Steps for the Future in the Automotive Industry
There are two issues facing the automotive industry today: what can be done to address flagging sales, and how long will it take to go back to manufacturing cars. With respect to the first, no one can give a definitive answer on the long-term effects of this pandemic. Just like there is no way to know for certain when the coronavirus pandemic will end, it is also impossible to know for certain whether the economic downturn will be temporary or if it will lead to a recession.
I don’t own a crystal ball myself, and my Magic Eight Ball only gives me answers to yes or no questions. What I do know for certain is that the automakers are not sitting still. Many of the big ones have already put into place payment plans and programs for new car buyers and ones who already have leased or taken a loan on an existing vehicle. These include Fiat Chrysler, Ford, GM, Honda, Hyundai, Kia, Nissan, Toyota, and Volkswagen. They are all to be commended for taking steps to help out their customers. The automakers fear that there will be a large default of leases and loans leading to repossessions, which could only exacerbate the existing decline in sales. In that regard, many have already enacted programs that allow owners who have lost their jobs as a result of coronavirus to defer payments for up to 120 days, depending on the manufacturer. This is a wise decision, as it will soften the economic blow felt by such people, while also helping to build long-term brand loyalty.
With respect to sales of new and used vehicles, many manufacturers are providing interest-free financing for a number of months for many buyers. This will allow them to acquire a new car without worrying too much about the long-term expense. In addition, many dealers have begun leveraging the Internet to make online sales while their brick-and-mortar facilities remain shuttered due to coronavirus. All of these measures should help the automakers and dealerships weather the storm of this pandemic. It will also help ease the worries of consumers already stressed out during this national crisis.

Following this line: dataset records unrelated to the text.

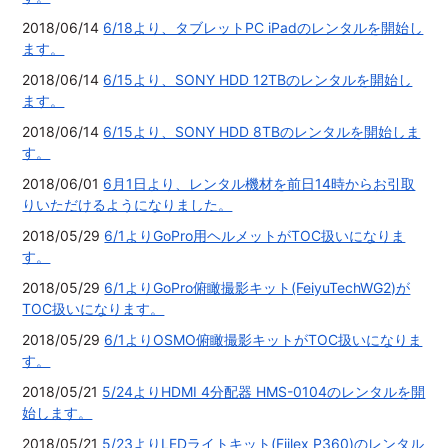
2018/06/14
6/18より、タブレットPC iPadのレンタルを開始し
ます。
2018/06/14
6/15より、SONY HDD 12TBのレンタルを開始し
ます。
2018/06/14
6/15より、SONY HDD 8TBのレンタルを開始しま
す。
2018/06/01
6月1日より、レンタル機材を前日14時からお引取
りいただけるようになりました。
2018/05/29
6/1よりGoPro用ヘルメットがTOC扱いになりま
す。
2018/05/29
6/1よりGoPro俯瞰撮影キット(FeiyuTechWG2)が
TOC扱いになります。
2018/05/29
6/1よりOSMO俯瞰撮影キットがTOC扱いになりま
す。
2018/05/21
5/24よりHDMI 4分配器 HMS-0104のレンタルを開
始します。
2018/05/21
5/23よりLEDライトキット(Fiilex P360)のレンタル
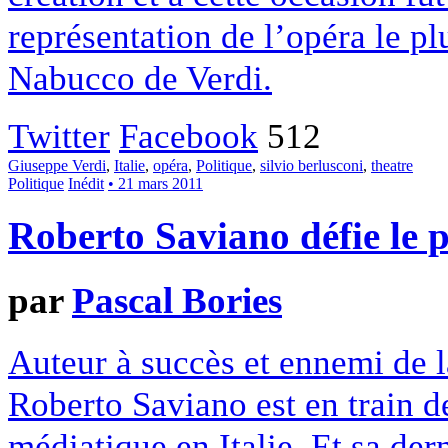
représentation de l’opéra le pl
Nabucco de Verdi.
Twitter
Facebook
512
Giuseppe Verdi
,
Italie
,
opéra
,
Politique
,
silvio berlusconi
,
theatre
Politique
Inédit
• 21 mars 2011
Roberto Saviano défie le p
par
Pascal Bories
Auteur à succès et ennemi de 
Roberto Saviano est en train d
médiatique en Italie. Et sa der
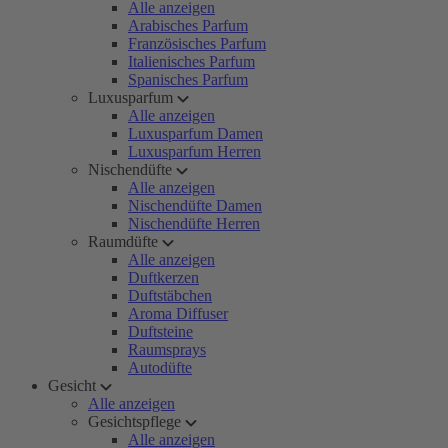
Alle anzeigen
Arabisches Parfum
Französisches Parfum
Italienisches Parfum
Spanisches Parfum
Luxusparfum
Alle anzeigen
Luxusparfum Damen
Luxusparfum Herren
Nischendüfte
Alle anzeigen
Nischendüfte Damen
Nischendüfte Herren
Raumdüfte
Alle anzeigen
Duftkerzen
Duftstäbchen
Aroma Diffuser
Duftsteine
Raumsprays
Autodüfte
Gesicht
Alle anzeigen
Gesichtspflege
Alle anzeigen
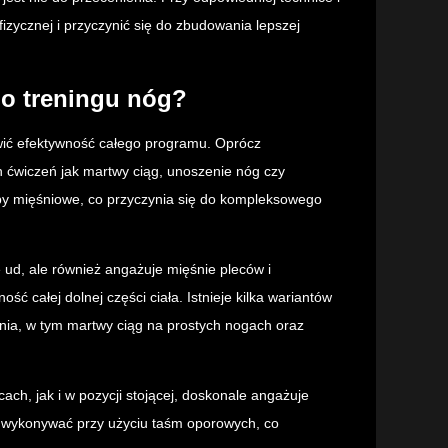
zycznej i przyczynić się do zbudowania lepszej
do treningu nóg?
wić efektywność całego programu. Oprócz
h ćwiczeń jak martwy ciąg, unoszenie nóg czy
py mięśniowe, co przyczynia się do kompleksowego
e ud, ale również angażuje mięśnie pleców i
ć całej dolnej części ciała. Istnieje kilka wariantów
ia, w tym martwy ciąg na prostych nogach oraz
h, jak i w pozycji stojącej, doskonale angażuje
 wykonywać przy użyciu taśm oporowych, co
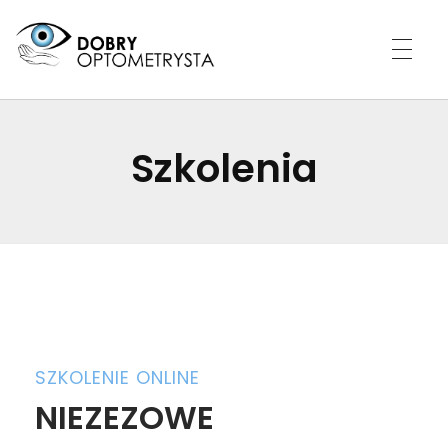
DOBRY OPTOMETRYSTA
CERTYFIKOWANA KLINIKA
Szkolenia
SZKOLENIE ONLINE
NIEZEZOWE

The second question may be easier to deal with, since the automakers have already dealt with this in the past. During World War II, GM, Ford, and Chrysler went from manufacturing passenger vehicles to producing tanks, jeeps, armored personnel carriers, military aircraft, and munitions. President Franklin D. Roosevelt referred to this as the Arsenal of Democracy. For those who don’t know history, the Big Three did not produce a single passenger car for civilian use from February 10, 1942, to September 9, 1945. Nevertheless, when the war ended in 1945, all three manufacturers were able to transition to the production of civilian automobiles without too much difficulty. Such should be the case with the current pandemic.
Automakers should not have too much trouble restarting production, especially since they won’t have to move from producing Sherman tanks to building Corvette Stingrays. Moreover, the experience that automakers are getting in the production of personal protective equipment and ventilators may be able to help them diversify their businesses. For example, if GM continues to make masks and ventilators after this pandemic ends, then it will have another industry to support the overall company, particularly if it experiences a temporary decline in sales of cars, trucks, and SUVs. In a way, this could be the silver lining to the COVID-19 cloud that is currently hovering over our heads.